How to complete this task: Every line from the start of the entries up to and including the one bearing "Forum Regierungsviertel soll konkrete" must be printed verbatim, without the pictures.

Excerpted records:
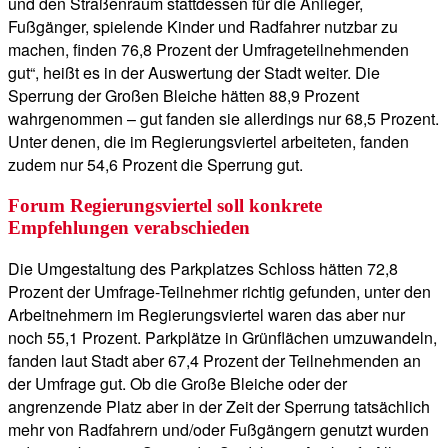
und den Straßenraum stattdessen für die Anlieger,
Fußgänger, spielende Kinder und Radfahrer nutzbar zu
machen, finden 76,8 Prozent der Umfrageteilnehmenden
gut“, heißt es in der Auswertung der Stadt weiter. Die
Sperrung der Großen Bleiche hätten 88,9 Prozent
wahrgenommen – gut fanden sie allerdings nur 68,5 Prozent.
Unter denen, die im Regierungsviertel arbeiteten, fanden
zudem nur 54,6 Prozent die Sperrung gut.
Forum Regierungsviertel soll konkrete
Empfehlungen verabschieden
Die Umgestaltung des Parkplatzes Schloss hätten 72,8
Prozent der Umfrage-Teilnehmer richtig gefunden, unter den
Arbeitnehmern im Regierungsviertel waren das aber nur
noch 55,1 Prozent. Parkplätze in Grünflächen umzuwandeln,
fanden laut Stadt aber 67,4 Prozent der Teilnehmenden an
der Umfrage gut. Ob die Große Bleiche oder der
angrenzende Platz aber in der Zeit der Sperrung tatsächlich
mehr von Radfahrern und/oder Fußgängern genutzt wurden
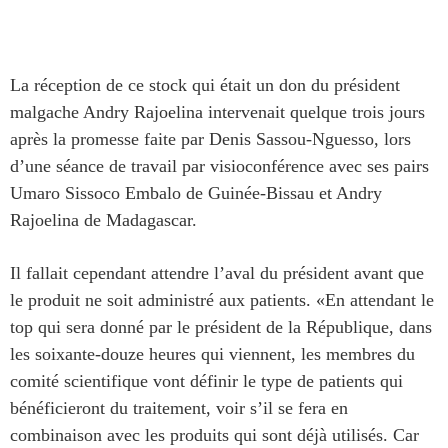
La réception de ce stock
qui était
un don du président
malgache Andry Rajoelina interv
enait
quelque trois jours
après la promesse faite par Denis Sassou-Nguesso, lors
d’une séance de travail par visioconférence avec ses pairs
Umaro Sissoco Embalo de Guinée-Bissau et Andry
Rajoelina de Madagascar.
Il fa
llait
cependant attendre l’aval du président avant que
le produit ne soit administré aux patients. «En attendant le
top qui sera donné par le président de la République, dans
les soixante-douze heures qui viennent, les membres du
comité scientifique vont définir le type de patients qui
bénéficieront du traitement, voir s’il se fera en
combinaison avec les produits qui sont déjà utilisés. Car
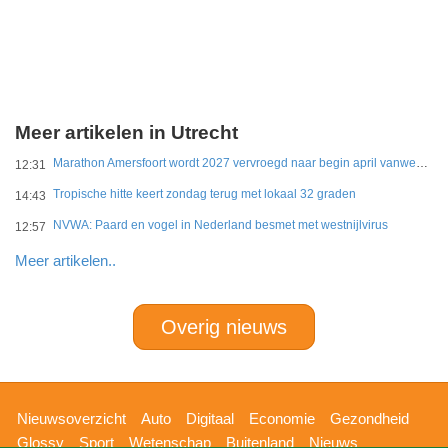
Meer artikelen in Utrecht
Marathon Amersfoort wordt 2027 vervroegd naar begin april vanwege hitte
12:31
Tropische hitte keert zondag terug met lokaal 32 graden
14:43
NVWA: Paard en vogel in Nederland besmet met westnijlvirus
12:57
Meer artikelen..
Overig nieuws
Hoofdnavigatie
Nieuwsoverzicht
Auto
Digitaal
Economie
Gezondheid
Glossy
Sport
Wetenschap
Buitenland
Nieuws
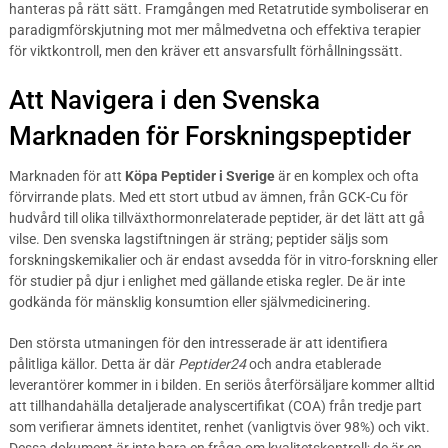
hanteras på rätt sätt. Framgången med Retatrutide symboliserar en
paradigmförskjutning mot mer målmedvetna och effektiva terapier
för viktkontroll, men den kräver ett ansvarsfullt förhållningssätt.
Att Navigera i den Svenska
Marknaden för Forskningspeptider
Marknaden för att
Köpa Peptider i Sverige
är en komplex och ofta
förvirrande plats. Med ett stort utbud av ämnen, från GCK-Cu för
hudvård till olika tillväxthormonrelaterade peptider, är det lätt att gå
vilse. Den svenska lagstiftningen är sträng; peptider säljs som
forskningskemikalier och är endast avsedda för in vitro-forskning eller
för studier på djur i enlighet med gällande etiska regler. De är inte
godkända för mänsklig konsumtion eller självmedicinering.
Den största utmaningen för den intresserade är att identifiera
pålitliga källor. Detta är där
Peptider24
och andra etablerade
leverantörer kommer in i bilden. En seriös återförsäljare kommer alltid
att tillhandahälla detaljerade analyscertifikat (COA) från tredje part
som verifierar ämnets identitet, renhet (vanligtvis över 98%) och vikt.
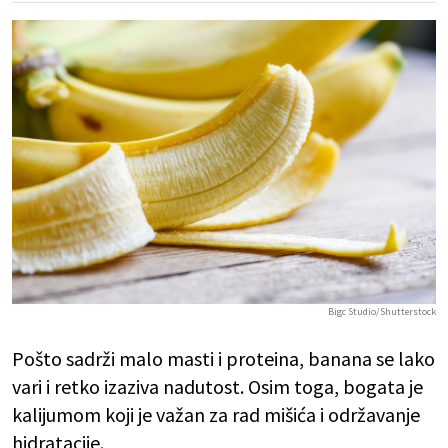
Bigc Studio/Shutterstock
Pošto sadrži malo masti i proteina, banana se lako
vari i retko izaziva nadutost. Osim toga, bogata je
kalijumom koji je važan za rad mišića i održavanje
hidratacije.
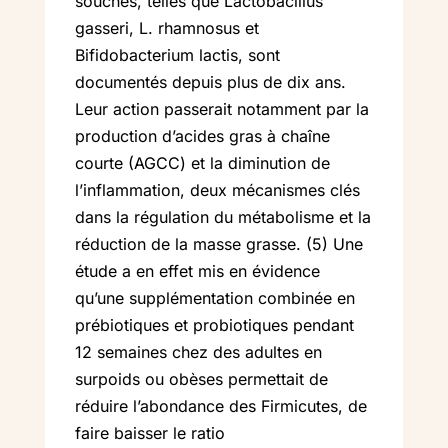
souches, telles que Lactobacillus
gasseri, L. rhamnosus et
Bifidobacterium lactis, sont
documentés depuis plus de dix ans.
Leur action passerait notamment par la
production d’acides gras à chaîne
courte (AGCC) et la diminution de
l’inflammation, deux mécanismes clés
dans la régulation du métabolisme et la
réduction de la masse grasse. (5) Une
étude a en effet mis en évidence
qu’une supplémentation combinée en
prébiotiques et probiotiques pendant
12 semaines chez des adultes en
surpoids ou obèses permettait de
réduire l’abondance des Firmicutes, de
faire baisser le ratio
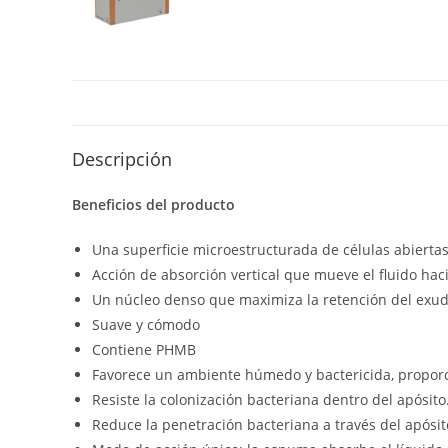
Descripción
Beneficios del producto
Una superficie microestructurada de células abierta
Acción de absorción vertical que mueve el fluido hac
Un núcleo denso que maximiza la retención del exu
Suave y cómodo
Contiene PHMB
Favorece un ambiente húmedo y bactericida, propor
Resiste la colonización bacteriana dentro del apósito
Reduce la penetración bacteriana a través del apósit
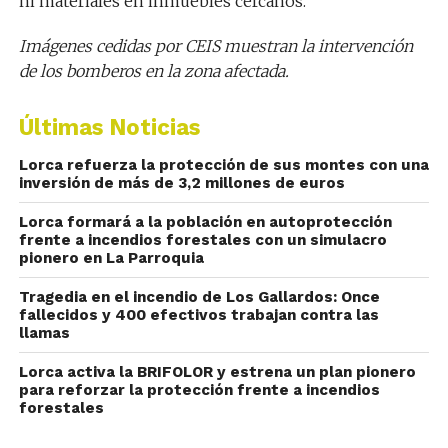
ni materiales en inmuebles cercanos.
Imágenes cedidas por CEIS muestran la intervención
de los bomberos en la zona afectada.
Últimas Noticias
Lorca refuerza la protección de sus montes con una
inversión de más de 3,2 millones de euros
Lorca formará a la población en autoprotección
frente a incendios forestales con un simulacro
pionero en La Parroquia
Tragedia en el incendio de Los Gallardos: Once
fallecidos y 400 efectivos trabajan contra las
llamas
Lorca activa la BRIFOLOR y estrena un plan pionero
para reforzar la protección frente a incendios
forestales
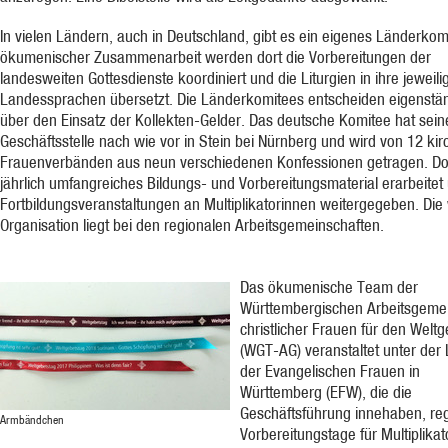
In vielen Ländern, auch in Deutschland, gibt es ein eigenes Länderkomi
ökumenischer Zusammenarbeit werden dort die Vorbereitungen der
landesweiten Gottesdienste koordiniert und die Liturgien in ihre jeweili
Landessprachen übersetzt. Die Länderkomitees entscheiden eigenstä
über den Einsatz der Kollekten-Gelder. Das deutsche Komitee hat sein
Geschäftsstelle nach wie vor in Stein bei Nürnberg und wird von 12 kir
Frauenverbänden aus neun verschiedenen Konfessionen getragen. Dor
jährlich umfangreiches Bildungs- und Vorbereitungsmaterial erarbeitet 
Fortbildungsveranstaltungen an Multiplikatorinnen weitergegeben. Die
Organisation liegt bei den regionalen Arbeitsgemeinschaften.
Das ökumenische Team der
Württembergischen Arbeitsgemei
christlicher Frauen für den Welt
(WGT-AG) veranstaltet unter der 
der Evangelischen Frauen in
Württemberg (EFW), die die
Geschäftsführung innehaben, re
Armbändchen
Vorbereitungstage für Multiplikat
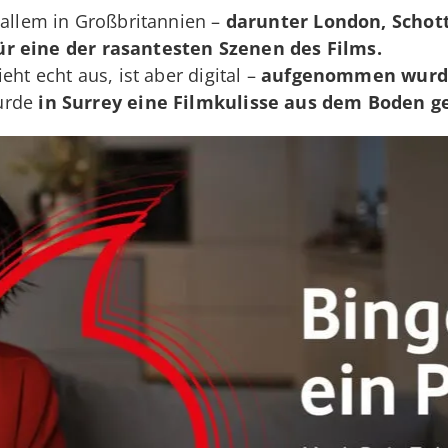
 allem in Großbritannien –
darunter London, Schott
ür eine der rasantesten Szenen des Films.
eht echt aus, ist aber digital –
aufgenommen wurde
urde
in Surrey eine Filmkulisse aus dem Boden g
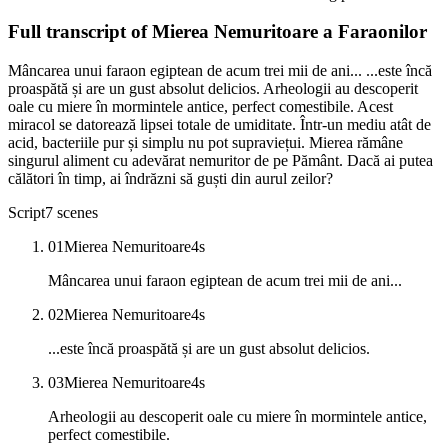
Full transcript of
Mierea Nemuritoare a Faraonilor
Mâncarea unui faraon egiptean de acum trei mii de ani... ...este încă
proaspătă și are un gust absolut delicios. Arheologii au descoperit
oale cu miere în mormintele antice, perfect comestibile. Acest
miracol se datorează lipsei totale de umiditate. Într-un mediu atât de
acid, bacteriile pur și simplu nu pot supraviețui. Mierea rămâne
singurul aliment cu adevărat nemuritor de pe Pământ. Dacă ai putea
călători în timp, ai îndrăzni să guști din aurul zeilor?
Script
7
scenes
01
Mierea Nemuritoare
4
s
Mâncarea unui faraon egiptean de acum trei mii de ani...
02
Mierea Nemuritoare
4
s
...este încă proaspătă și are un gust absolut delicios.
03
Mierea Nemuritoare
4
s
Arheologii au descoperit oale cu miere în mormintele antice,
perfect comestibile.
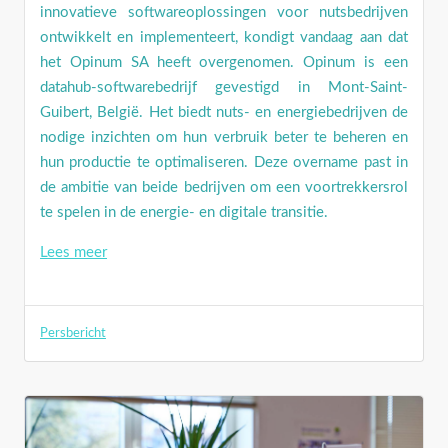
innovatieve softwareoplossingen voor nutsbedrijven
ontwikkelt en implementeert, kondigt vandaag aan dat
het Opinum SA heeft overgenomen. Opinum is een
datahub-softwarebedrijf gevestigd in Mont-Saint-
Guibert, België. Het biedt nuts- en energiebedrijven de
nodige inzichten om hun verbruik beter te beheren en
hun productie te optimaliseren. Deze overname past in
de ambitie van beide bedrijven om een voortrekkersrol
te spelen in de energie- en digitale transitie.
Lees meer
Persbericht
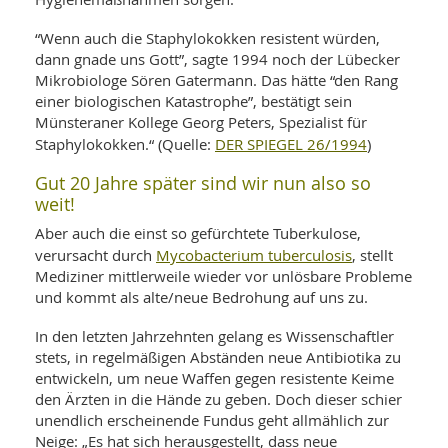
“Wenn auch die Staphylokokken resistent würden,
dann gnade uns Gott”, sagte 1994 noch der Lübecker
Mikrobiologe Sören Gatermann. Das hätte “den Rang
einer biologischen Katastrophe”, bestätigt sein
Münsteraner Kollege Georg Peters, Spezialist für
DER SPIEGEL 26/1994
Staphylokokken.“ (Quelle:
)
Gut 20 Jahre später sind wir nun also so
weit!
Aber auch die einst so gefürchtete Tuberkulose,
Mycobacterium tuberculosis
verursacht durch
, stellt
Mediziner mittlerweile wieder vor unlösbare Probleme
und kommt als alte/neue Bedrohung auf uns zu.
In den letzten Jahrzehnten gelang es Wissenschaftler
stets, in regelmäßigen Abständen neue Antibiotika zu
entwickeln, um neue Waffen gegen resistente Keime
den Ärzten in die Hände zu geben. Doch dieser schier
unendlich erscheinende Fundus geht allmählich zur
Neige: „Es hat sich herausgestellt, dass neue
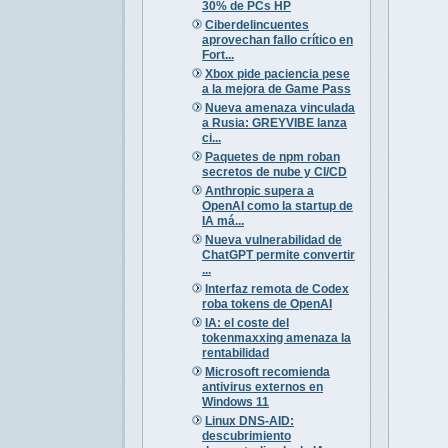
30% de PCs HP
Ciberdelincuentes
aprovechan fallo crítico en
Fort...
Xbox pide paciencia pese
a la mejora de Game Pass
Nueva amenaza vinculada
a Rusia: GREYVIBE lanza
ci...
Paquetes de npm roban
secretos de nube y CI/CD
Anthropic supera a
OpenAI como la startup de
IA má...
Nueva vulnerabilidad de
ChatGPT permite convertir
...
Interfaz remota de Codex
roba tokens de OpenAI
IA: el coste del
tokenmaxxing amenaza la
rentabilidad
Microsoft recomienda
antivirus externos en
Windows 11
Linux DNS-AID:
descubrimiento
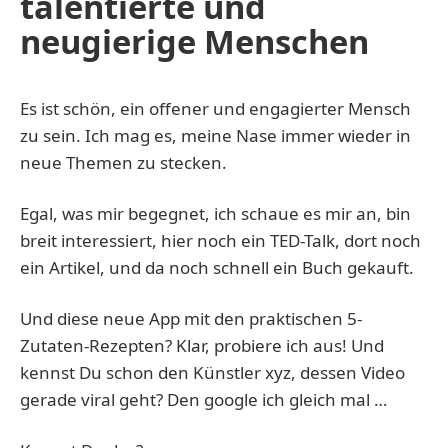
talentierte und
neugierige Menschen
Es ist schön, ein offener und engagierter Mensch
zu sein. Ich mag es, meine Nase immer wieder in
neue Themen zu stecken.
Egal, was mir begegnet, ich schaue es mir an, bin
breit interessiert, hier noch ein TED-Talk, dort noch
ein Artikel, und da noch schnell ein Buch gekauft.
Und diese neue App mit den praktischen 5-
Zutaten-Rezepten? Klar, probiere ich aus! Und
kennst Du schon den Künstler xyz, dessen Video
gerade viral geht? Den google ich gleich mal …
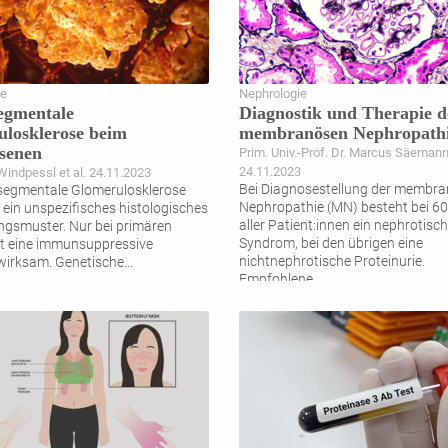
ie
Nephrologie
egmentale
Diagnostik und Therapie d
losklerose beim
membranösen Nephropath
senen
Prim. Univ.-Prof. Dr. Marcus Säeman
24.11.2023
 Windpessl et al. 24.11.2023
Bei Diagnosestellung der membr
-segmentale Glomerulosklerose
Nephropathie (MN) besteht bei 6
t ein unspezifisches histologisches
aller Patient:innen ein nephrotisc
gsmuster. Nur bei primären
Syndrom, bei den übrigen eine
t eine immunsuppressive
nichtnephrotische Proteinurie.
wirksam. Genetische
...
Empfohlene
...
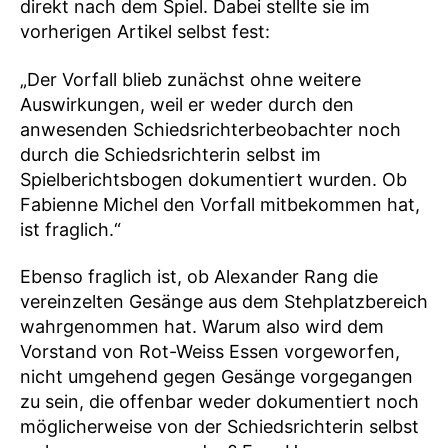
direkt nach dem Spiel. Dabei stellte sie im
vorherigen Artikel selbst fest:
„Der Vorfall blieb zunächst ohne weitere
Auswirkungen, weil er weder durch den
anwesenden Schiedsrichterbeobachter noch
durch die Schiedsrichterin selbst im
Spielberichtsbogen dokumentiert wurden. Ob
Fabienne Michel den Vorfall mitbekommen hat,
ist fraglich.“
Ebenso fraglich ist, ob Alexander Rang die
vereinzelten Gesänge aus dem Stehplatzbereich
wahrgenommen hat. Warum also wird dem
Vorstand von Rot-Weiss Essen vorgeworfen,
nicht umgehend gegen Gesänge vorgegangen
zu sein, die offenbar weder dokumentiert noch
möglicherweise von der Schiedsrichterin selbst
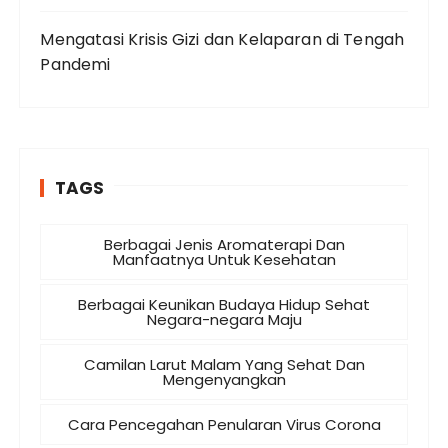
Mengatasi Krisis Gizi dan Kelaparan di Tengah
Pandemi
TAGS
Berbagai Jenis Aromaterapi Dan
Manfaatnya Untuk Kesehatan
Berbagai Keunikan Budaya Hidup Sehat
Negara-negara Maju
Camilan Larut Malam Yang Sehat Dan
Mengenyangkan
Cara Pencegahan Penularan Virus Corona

Finished task:
und den Straßenraum stattdessen für die Anlieger,
Fußgänger, spielende Kinder und Radfahrer nutzbar zu
machen, finden 76,8 Prozent der Umfrageteilnehmenden
gut“, heißt es in der Auswertung der Stadt weiter. Die
Sperrung der Großen Bleiche hätten 88,9 Prozent
wahrgenommen – gut fanden sie allerdings nur 68,5 Prozent.
Unter denen, die im Regierungsviertel arbeiteten, fanden
zudem nur 54,6 Prozent die Sperrung gut.
Forum Regierungsviertel soll konkrete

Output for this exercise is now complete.